• Exercise: Reproduce, word for word, the lines of the records starting at the line that contains "LA COLONNE VERTÉBRALE ET LE DOS" and ending at the line that contains "Attention également aux", with both of those lines included.

• Exercise data:
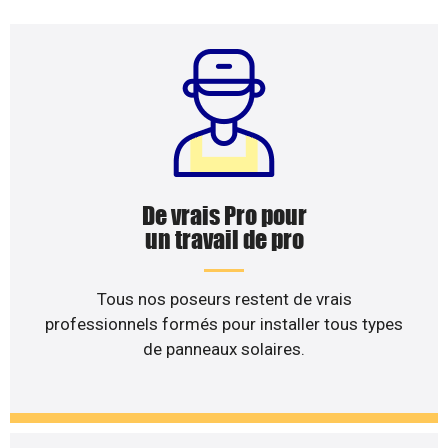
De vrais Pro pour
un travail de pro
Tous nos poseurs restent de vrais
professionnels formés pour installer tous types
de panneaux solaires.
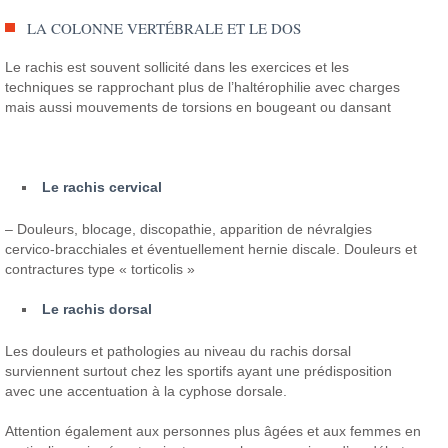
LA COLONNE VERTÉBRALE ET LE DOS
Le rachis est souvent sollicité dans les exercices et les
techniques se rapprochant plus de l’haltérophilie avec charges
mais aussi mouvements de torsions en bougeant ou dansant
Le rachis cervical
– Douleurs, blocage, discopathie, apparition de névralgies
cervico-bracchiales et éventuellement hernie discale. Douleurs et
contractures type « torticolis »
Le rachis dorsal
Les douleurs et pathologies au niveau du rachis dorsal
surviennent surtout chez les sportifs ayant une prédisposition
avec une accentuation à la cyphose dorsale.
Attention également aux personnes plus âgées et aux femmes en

--

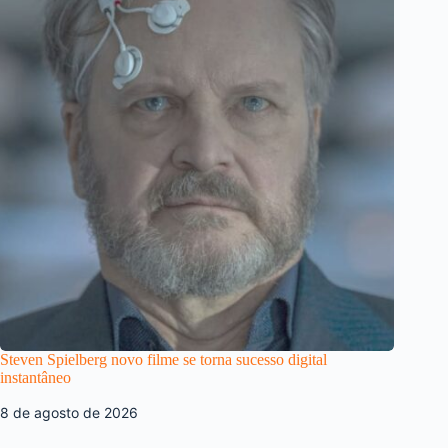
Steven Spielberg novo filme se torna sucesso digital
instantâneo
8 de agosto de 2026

...

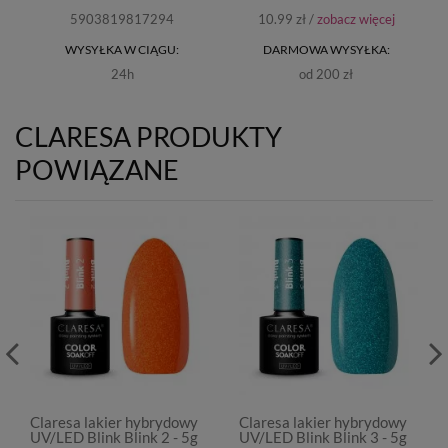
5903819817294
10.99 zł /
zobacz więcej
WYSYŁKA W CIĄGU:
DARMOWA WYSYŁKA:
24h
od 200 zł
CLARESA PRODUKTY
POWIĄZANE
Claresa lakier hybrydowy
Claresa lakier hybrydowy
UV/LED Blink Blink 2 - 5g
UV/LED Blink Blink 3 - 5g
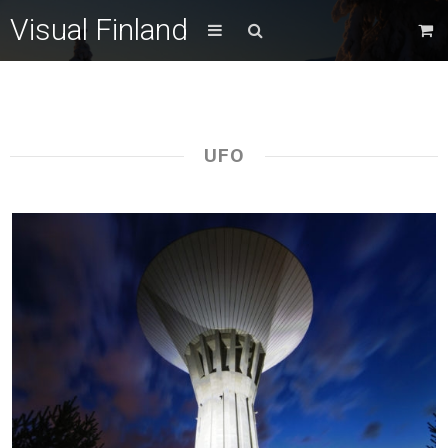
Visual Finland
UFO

• Exercise solution:
LA COLONNE VERTÉBRALE ET LE DOS
Le rachis est souvent sollicité dans les exercices et les
techniques se rapprochant plus de l’haltérophilie avec charges
mais aussi mouvements de torsions en bougeant ou dansant
Le rachis cervical
– Douleurs, blocage, discopathie, apparition de névralgies
cervico-bracchiales et éventuellement hernie discale. Douleurs et
contractures type « torticolis »
Le rachis dorsal
Les douleurs et pathologies au niveau du rachis dorsal
surviennent surtout chez les sportifs ayant une prédisposition
avec une accentuation à la cyphose dorsale.
Attention également aux personnes plus âgées et aux femmes en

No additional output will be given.